Herausforderungen

Eine komplett vermüllte Wohnung hat bei einem 43-jährigen Patienten mit paranoider Schizophrenie ein so großes Schamgefühl ausgelöst, dass er den aufsuchenden Therapeuten und Pflegekräften nicht immer die Tür öffnet. Kurze Kontakte bis 15 Minuten sind mit dem Mann möglich, den Aufenthalt in einer Klinik verweigert er. Von dieser und anderen Herausforderungen für Patienten und Mitarbeiter/innen bei Akutbehandlungen im häuslichen Umfeld berichtete Dr. Anja Stempfle, Leiterin der Tagesklinik Ravensburg-Weissenau bei der Fachtagung in Zwiefalten am 6. Oktober. „Manche Patienten halten es nicht aus, wenn das Zuhause zum Behandlungsraum wird. Auch damit müssen wir umgehen können“, betonte sie. Im Mittelpunkt der Veranstaltung des Zentrums für Psychiatrie Südwürttemberg in Zwiefalten (ZfP) und der Klinik für Psychiatrie, Psychotherapie und Psychosomatik Reutlingen  (PP.rt) stand die Rolle aller Beteiligten bei aufsuchender Hilfe. Rund 100 Teilnehmer kamen zu der Tagung, darunter psychiatrische Fachkräfte und Angehörige psychisch erkrankter Menschen. Leitmotiv der Tagung war: Der helfende Gast – Rollenfindung in der aufsuchenden Psychiatrie.

Multiprofessionelles Team

„Ist es aufgeräumt oder chaotisch? Man bekommt innerhalb weniger Tage Einblicke in das häusliche Umfeld Betroffener, die man in der Klinik so nicht bekommen würde“, machte Stempfle deutlich. Auch das sei ein Vorteil der Behandlung im häuslichen Umfeld. Marion Krieg, Bereichsleiterin der Sozialpsychiatrischen Hilfen Reutlingen, schilderte am Fall einer jungen Frau, wie diese nach akuten Krisen mit aufsuchender Hilfe eines multiprofessionellen Teams Schritt für Schritt wieder am Alltag teilnehmen konnte. Durch die Unterstützung konnten auch die Kinder in der Familie bleiben. „Die Mitarbeiter waren in dieser Zeit wie ein Fels in der Brandung“, zitierte Krieg die junge Frau, die von Depressionen betroffen ist und inzwischen wieder halbtags arbeiten kann.

Angehörige einbeziehen

Ein Vater eines 41-jährigen Sohnes, der daheim bei seiner Familie wohnt, appellierte an die anwesenden Fachleute, auch die Angehörigen anzuhören und zu beraten. „Wir finden ja kaum eine Rolle. Als Angehörige stehen wir einsam im Wald. Ich habe die Hoffnung, dass wir mit dem Ausbau der aufsuchenden Hilfe künftig mehr einbezogen werden.“ Könne man dafür eine Strategie entwickeln, sei allen geholfen. „Das Leiden der Betroffen ist ja genau so groß wie das der Angehörigen“, betonte er. Er sehe auch Probleme, wenn der Therapeut in die Wohnung komme, denn dabei sei ja auch die Privatsphäre betroffen.

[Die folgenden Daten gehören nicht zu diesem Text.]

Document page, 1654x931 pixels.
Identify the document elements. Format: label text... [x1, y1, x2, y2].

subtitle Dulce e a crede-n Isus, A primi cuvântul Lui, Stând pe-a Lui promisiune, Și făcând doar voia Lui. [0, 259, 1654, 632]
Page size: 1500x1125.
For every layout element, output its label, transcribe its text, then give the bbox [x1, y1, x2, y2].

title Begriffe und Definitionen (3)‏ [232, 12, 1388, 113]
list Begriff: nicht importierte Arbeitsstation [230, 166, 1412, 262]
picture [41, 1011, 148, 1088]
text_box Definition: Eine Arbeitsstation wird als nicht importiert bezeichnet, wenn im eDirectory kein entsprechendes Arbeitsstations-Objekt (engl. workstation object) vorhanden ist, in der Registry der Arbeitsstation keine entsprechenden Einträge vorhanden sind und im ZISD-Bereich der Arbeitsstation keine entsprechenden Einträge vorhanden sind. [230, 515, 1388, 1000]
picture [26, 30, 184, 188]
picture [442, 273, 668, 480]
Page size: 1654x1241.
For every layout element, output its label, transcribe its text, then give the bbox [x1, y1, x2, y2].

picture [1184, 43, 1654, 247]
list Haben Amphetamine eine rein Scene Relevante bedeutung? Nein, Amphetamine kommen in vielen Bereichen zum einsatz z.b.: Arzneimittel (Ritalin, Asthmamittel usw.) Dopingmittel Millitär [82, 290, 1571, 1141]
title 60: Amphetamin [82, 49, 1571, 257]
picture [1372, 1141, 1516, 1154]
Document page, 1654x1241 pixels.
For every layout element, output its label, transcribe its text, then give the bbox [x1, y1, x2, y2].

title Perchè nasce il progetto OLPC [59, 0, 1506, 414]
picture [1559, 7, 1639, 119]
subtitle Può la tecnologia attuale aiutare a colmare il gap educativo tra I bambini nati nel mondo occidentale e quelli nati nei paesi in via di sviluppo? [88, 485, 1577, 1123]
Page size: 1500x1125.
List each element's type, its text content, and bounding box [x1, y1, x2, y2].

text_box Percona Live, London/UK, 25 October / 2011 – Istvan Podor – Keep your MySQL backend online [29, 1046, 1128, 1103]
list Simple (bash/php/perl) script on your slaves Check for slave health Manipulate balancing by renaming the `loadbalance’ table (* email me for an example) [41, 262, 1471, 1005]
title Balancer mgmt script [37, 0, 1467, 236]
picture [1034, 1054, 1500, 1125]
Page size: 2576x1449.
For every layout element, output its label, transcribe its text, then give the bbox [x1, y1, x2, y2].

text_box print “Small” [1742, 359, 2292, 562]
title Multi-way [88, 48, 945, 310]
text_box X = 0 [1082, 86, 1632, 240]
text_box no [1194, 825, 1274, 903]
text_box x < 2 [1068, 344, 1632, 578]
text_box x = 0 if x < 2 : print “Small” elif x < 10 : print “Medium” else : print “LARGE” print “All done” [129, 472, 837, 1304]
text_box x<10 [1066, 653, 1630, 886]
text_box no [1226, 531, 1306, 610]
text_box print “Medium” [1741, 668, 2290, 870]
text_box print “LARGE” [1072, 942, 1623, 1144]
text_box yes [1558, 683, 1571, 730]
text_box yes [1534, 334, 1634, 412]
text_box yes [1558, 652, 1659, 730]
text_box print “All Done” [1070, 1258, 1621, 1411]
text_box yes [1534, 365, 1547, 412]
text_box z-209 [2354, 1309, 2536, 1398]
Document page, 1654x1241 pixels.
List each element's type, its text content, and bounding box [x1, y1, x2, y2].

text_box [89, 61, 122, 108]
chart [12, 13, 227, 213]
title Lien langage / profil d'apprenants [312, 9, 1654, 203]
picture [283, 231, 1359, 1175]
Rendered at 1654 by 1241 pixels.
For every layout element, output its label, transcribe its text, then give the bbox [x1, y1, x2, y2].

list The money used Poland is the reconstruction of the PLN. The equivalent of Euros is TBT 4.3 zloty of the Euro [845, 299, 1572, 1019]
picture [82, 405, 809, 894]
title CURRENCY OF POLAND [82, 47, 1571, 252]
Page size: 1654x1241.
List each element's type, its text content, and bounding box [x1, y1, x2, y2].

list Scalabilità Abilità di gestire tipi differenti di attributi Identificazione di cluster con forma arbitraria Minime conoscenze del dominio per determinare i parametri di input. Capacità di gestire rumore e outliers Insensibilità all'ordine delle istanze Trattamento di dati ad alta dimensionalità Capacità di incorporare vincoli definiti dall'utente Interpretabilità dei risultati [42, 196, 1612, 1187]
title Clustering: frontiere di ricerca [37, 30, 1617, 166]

Die Rolle des Klienten als Gastgeber

Andrea Krainhöfer, Leiterin der Sozialpsychiatrischen Hilfen Reutlingen-Zollernalb, wies darauf hin, dass es wichtig sei, die Rollen aller Beteiligten zu klären. Sowohl auf Seite der aufsuchenden Helfer als auch auf Seite der Klienten: „Wenn man längere Zeit zu jemandem nach Hause kommt, muss man einen Umgang finden. Dazu gehört auch, die sozialen Beziehungen des Patienten zu ergründen.“ Auf diese Weise könne man miteinander in einen guten Kontakt kommen.

„Wir betreten die Räume der Betroffenen als Gast“, machte Dr. Günter Meyer aus Berlin deutlich. „Die Pflegekraft muss sich der Hausordnung des Gastgebers stellen“, so der Vorstand der Bundesinitiative Ambulante Psychiatrische Pflege. Der Begriff „Gast“ habe in diesem Zusammenhang durchaus eine Berechtigung. Er eigne sich auch, um sich von der stationären Pflege abzugrenzen.

Über die guten Erfahrungen mit der Behandlung akut psychisch Kranker zu Hause am Beispiel Krefeld, berichtete Dr. Andreas Horn, Direktor der dortigen Psychiatrisch-Psychotherapeutischen Kliniken. „Wir haben festgestellt, dass die Zufriedenheit der Patienten und Angehörigen deutlich höher ist als bei einem stationären Aufenthalt.“ Auch aus fachpflegerischer Sicht höre er immer wieder, es sei schön, so viel Hilfe geben zu können.